+++ THE DATA +++
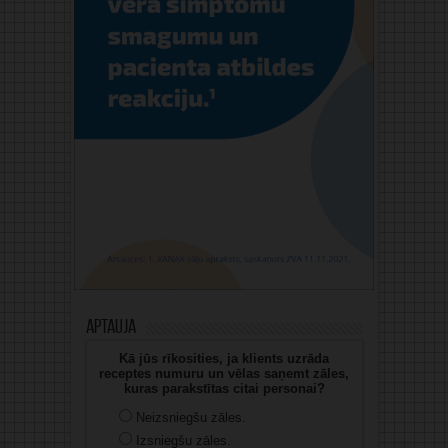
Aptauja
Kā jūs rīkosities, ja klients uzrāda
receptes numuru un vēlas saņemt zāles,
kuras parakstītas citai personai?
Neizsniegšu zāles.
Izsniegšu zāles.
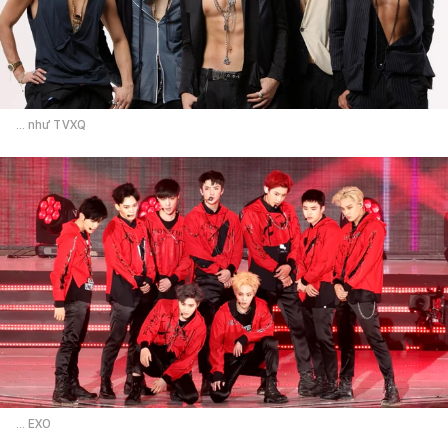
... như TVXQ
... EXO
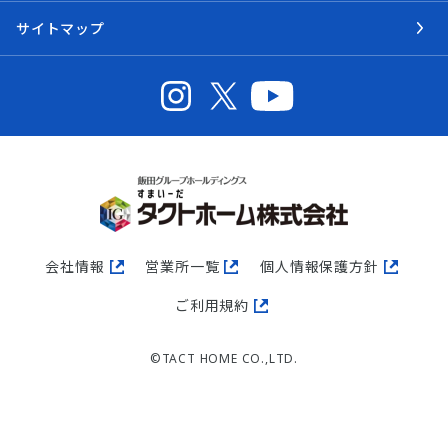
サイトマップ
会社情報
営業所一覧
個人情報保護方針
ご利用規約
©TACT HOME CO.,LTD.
+++
Exclude the pictures, and transcribe all of the material exactly.

EXERCISE RESULT >>
Aptauja
Kā jūs rīkosities, ja klients uzrāda
receptes numuru un vēlas saņemt zāles,
kuras parakstītas citai personai?
Neizsniegšu zāles.
Izsniegšu zāles.
... như TVXQ
... EXO
サイトマップ
会社情報
営業所一覧
個人情報保護方針
ご利用規約
©TACT HOME CO.,LTD.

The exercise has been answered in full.